Бедная принцесса чуть с ума не сошла (хоть и сходить-то ей, по правде говоря, было почти что не с чего). Она была вне себя от горя, видя, как медленно гибнет озеро, которое она любила больше всего на свете. Вот уже из прозрачной воды выступили верхушки подводных камней. Вскоре они уже совсем обсохли на солнце. Страшно было подумать, что и грязь вокруг них скоро засохнет, а дивные рыбки, когда-то плававшие меж ними, погибнут, уступив место мерзким тварям. А когда озеро исчезнет, солнце выжжет всё кругом, и настанет конец света. Принцесса уже не могла плавать – казалось, между ней и озером существует какая-то таинственная связь; озеро мелело, а принцесса всё больше и больше чахла. Говорили, что, когда озеро исчезнет, она и часу не проживёт.

И всё же она не плакала.

По всему королевству было объявлено, что тот, кому удастся выяснить, почему мелеет озеро, будет награжден по-царски. Че Пу-хон и Ку-ка-рек погрузились в опыты и философию, но всё было тщетно. Даже им не удалось докопаться до причины.

А дело в том, что виной всему была та самая колдунья, принцесса Уж-я-вас. Прослышав, что её племянница в воде чувствует себя лучше иных обитателей суши, она пришла в ярость и стала клясть себя за то, что этого не предусмотрела.

– Ну, ничего, я мигом всё исправлю! – воскликнула она. – Скорее король и все его подданные сгинут от жажды, скорее мозг у них закипит от жары, чем я отступлюсь от мести.
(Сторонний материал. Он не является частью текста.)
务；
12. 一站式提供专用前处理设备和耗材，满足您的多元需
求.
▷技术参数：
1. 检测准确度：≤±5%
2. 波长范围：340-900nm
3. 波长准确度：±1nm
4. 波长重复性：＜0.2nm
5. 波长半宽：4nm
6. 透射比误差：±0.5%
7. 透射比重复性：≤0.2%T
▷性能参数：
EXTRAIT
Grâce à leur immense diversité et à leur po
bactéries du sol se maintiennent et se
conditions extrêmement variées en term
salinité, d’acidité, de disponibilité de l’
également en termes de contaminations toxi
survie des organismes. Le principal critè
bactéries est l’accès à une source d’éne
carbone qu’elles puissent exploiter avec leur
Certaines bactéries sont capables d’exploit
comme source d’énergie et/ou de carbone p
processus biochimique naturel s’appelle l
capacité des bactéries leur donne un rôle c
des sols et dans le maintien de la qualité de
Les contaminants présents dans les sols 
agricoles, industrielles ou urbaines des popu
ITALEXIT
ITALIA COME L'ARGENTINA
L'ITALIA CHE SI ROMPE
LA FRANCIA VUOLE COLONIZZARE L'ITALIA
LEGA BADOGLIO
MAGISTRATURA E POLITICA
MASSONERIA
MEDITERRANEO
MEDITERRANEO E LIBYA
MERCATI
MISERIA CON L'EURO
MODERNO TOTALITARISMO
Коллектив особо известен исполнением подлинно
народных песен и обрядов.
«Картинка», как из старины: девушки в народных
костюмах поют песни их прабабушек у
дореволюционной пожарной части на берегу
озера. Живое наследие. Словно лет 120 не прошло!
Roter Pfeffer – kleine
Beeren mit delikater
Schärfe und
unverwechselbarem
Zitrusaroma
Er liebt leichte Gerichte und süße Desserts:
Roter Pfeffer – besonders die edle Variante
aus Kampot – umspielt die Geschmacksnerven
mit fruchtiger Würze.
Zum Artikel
И она захохотала, да так кровожадно, что у её черного кота шерсть от страха стала дыбом.

Она подошла к старому сундуку, что стоял у неё в комнате, открыла его и вынула какое-то растение, похожее на веточку высушенных водорослей. Эту веточку она бросила в бадью с водой, всыпала туда какой-то порошок и помешала в воде рукой, бормоча при этом какие-то мерзкие заклинания. Потом, оставив бадью, вынула из сундука огромную связку из сотни ржавых ключей, загремевших в её дрожащих руках. Уселась и принялась один за другим их смазывать. Не успела она с этим покончить, как из бадьи, в которой медленно бурлила вода, показалась голова и шея огромного серого змея. Но ведьма даже не оглянулась. Змей рос и рос, лениво покачиваясь из стороны в сторону над бадьей, пока не дотянулся до старой колдуньи. Тут он положил ей голову на плечо и тихо засвистел ей – с-с-с! – прямо в ухо. Она дрогнула – но от радости; притянула к себе голову, легшую ей на плечо, и поцеловала. А потом вытянула его из бадьи и обмотала вокруг себя. Это была одна из тех отвратительных тварей, которых мало кто видывал, – Бледный змей мрака.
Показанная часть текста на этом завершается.